SPEAKER_00On the pricing front, Front Month Henry Hub Natural Gas Futures were trading at $3.18 per million BTU on June 9th, up from $3.12. NYMEX WTI Front Month Futures were trading at $87.79 per barrel on June 9th, down from $91.82.
SPEAKER_01On the capital side, the 10-year Treasury yield was 4.55% on June 5th, up from 4.47%. Comex Copper settled at $6.39 per pound on June 8th, up from $6.33.

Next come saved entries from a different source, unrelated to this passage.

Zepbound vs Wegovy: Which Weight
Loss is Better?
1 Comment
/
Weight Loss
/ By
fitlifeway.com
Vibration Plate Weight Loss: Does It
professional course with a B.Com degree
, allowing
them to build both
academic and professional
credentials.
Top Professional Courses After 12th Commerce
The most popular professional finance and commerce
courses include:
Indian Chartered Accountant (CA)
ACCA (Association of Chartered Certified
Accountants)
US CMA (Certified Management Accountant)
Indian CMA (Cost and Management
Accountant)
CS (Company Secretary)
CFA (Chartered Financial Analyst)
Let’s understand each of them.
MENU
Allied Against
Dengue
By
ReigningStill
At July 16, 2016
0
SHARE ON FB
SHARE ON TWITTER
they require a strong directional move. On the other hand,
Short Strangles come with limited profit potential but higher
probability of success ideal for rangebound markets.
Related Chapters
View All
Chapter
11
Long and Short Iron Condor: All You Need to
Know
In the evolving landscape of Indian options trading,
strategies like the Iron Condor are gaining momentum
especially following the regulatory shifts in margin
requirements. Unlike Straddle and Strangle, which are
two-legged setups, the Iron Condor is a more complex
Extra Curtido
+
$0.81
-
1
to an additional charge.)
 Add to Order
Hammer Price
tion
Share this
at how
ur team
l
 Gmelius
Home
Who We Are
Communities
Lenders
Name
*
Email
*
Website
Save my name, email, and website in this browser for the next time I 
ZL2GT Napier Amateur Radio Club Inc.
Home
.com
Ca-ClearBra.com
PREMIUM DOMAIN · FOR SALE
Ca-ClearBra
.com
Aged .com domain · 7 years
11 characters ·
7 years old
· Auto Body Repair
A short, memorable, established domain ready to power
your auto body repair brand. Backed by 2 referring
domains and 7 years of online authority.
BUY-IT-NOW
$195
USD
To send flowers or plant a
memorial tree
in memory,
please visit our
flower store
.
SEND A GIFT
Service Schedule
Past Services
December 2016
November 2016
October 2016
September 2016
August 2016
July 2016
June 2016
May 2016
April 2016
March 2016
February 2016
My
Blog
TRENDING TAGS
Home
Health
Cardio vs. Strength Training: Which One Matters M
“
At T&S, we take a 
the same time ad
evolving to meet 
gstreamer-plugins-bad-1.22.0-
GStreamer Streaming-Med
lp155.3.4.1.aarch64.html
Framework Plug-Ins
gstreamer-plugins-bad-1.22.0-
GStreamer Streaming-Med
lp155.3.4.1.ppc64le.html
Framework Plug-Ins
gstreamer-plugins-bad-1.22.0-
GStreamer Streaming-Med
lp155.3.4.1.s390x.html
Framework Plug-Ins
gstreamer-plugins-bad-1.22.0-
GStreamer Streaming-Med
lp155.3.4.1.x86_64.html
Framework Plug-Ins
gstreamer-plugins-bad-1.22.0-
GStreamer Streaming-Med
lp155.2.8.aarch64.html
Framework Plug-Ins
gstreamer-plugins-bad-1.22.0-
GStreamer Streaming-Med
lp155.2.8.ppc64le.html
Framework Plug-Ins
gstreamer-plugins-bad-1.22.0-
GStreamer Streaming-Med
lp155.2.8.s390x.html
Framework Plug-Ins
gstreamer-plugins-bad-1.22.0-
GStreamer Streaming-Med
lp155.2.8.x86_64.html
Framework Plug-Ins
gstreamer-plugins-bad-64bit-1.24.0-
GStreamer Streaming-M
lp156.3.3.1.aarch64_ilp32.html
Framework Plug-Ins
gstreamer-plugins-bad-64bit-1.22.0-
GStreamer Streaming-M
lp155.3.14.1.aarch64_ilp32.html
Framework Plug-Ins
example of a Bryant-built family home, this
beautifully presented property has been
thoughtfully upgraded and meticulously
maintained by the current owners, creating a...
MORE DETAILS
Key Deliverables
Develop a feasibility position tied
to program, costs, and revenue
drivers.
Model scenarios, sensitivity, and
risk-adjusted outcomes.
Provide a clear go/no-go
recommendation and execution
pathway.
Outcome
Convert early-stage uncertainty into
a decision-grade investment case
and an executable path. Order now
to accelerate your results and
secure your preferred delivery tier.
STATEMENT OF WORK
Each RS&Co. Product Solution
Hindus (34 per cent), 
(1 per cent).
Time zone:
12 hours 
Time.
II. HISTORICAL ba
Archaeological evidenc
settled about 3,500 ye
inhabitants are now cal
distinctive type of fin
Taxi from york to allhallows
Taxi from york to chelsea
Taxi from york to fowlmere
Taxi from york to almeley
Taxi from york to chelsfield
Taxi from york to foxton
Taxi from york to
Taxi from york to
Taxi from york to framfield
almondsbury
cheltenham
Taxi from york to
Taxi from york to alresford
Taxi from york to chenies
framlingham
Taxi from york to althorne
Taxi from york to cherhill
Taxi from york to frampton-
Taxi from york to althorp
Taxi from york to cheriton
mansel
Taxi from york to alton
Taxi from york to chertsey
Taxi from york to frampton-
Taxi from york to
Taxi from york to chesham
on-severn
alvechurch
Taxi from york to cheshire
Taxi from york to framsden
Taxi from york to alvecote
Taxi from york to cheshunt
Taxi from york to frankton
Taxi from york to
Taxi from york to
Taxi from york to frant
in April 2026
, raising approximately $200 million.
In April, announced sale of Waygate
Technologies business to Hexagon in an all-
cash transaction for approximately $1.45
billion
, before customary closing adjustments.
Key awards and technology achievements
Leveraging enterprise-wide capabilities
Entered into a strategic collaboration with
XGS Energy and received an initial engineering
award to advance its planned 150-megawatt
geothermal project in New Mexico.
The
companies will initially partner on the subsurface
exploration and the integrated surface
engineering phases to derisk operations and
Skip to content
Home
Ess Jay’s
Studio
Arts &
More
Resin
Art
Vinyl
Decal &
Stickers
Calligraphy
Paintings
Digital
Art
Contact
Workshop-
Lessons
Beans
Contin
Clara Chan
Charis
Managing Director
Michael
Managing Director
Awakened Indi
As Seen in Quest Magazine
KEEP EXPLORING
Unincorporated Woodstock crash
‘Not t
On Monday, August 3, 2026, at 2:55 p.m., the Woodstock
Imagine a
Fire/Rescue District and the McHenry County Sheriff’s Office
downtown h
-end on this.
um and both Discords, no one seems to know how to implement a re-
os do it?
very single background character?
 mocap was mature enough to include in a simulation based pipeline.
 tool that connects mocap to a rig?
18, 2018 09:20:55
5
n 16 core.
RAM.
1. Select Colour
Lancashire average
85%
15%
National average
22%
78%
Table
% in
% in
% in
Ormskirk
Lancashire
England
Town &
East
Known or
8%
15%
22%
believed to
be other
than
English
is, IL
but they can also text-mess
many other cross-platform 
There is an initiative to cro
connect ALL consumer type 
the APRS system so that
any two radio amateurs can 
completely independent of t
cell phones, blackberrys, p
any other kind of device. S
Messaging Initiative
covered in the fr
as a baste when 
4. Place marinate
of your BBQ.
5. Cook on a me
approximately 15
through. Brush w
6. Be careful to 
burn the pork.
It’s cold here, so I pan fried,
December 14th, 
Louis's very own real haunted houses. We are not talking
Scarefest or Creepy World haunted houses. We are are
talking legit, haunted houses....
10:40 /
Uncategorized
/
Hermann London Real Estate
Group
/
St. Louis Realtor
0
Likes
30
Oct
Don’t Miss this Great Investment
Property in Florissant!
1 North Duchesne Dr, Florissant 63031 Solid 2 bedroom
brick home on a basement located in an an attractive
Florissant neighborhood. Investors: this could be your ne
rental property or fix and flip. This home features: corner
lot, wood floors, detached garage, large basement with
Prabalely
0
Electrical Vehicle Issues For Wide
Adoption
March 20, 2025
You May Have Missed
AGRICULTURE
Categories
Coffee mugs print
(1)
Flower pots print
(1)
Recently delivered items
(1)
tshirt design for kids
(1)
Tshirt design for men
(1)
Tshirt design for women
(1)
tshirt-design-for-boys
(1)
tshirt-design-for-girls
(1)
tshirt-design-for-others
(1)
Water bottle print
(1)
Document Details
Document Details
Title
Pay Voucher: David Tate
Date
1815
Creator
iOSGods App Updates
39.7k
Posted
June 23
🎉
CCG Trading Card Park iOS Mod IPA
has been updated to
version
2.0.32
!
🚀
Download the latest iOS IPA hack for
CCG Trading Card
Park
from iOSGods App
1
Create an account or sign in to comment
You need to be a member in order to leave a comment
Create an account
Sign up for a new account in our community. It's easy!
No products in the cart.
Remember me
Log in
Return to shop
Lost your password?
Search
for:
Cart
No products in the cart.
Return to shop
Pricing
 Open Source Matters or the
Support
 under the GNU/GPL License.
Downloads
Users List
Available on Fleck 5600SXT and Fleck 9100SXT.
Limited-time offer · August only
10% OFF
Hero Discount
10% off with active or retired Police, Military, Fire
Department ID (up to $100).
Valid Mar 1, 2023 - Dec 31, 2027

SPEAKER_00One to watch. The interaction between the Chills precedent and the Microsoft Nevada filing is worth tracking as a paired signal. Both developments point in the same direction. Organized markets and large load customers themselves are starting to build the frameworks that define cost responsibility and service conditions for hyperscale load. The Western Interconnection doesn't have a single RTO to hand down a uniform answer. So the design questions are going to get resolved jurisdiction by jurisdiction, utility by utility.
SPEAKER_01And the outcomes won't be uniform. Some utilities will negotiate bilateral arrangements that look nothing like chills. Some state commissions will embrace the Microsoft cost isolation model. Others will push back. The risk for public power utilities is entering those negotiations without a clear internal position on what curtailment terms are acceptable and where the line is between project-specific costs and system costs. Both of those frameworks, Chills and the Microsoft Tariff, give you reference points. Use them before someone else defines the terms for you.
SPEAKER_00The through line today is cost responsibility. Who pays for the infrastructure that large loads require and under what service conditions? The Chills approval, the Microsoft filing, and the tax credit ruling all touch that question from different angles. Public power utilities with active PPA portfolios or large load interconnection conversations should be pressure testing their positions on all three fronts right now.
SPEAKER_01The tax credit ruling in particular, the legal ground shifted over the weekend, and the phase out deadline is weeks away. Don't wait for your next quarterly review to find out where your contracted projects stand.
SPEAKER_00That's your NWPPA morning brief for Tuesday, June 9th, 2026. Sources for every story are linked in the show notes. We'll be back tomorrow morning. Keep the lights on.